Pour éviter qu'un tiers reste dans l'incertitude, l'article 1123 du Code civil lui donne la possibilité d'interroger directement le bénéficiaire du pacte.
Le tiers peut lui demander par écrit de confirmer, dans un délai qu'il fixe et qui doit être raisonnable, l'existence du pacte et de préciser s'il entend s'en prévaloir. L'écrit doit avertir le bénéficiaire des conséquences d'une absence de réponse.
Si le bénéficiaire garde le silence jusqu'à l'expiration du délai dans les conditions prévues par le texte, il ne pourra plus demander sa substitution au contrat conclu avec le tiers ni la nullité de ce contrat. Le mécanisme sécurise ainsi l'acquéreur qui souhaite savoir si la priorité contractuelle risque d'être exercée.

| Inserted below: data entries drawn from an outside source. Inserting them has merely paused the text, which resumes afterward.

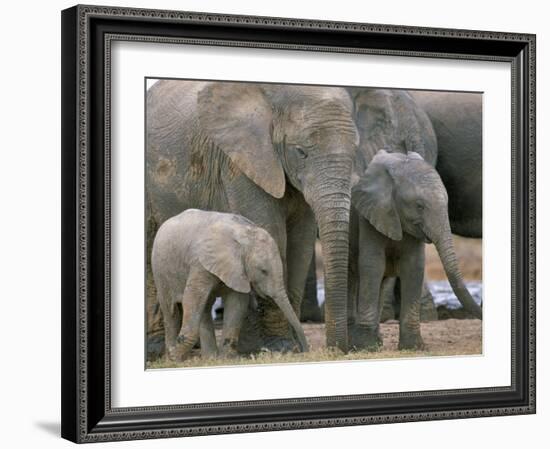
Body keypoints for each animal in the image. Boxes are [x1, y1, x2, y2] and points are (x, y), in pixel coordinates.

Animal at [152, 209, 310, 360]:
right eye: (263, 271)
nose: (305, 350)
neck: (243, 236)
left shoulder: (239, 270)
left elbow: (237, 303)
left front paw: (225, 359)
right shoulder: (200, 263)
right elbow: (191, 299)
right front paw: (175, 356)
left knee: (204, 306)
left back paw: (210, 358)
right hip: (160, 270)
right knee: (171, 310)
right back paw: (173, 358)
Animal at [350, 149, 484, 348]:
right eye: (419, 206)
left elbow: (414, 266)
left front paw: (413, 347)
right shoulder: (370, 215)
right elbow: (373, 264)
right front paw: (365, 347)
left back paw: (377, 342)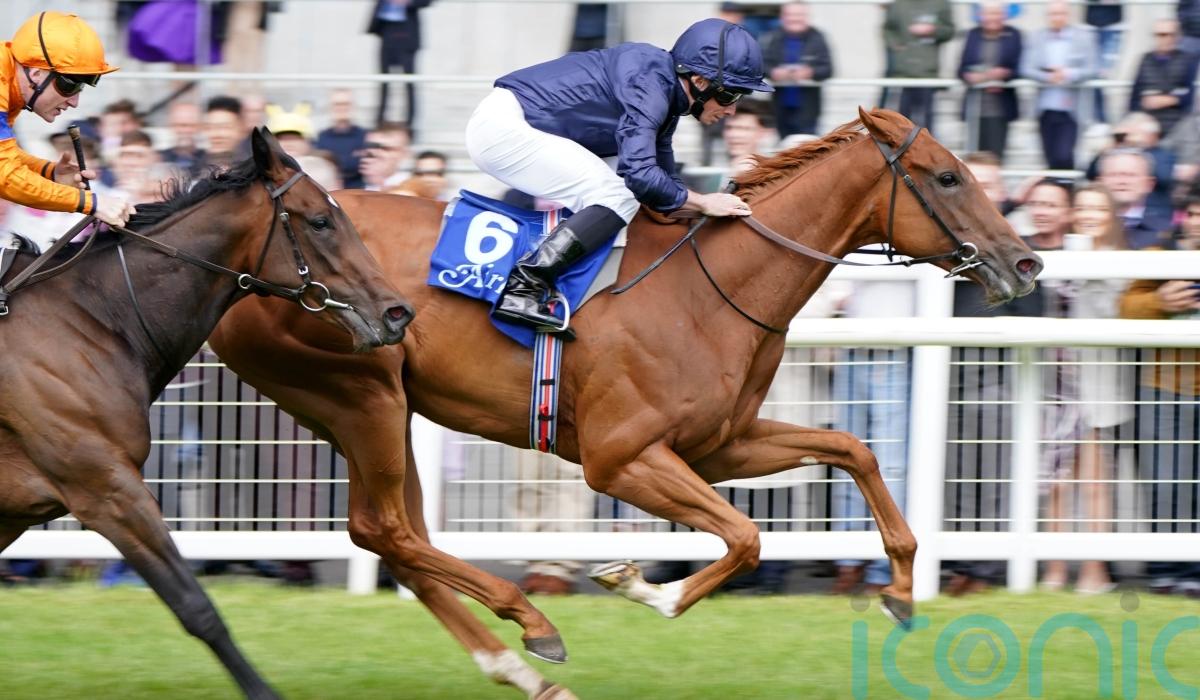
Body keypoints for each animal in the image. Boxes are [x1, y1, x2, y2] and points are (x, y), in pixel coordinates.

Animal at [0, 128, 413, 700]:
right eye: (320, 221)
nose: (397, 313)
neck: (93, 318)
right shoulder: (107, 489)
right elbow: (197, 607)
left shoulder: (20, 508)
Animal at [209, 109, 1042, 698]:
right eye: (946, 178)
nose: (1026, 261)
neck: (713, 284)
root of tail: (242, 269)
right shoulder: (619, 459)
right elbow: (745, 537)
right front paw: (645, 587)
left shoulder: (721, 443)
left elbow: (853, 449)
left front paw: (899, 587)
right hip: (361, 394)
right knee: (386, 530)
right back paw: (532, 621)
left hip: (378, 407)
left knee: (399, 540)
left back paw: (522, 667)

Le régime actuel de l'article 1123 est issu de la réforme du droit des contrats entrée en vigueur le 1er octobre 2016. Les contrats conclus avant cette date demeurent, en principe, soumis à la loi ancienne pour leurs effets légaux.
Une particularité concerne toutefois l'action interrogatoire : les troisième et quatrième alinéas de l'article 1123 sont applicables depuis l'entrée en vigueur de la réforme, y compris selon les dispositions transitoires mentionnées par le texte.
Pour un pacte ancien ou lorsqu'une vente a déjà été conclue avec un tiers, la date des différents actes et les circonstances de l'opération doivent donc être examinées avec attention. Un notaire peut analyser les conséquences du pacte sur la vente immobilière ; en présence d'un contentieux sur sa violation, sa nullité ou une demande de substitution, l'examen du dossier par un avocat peut être nécessaire.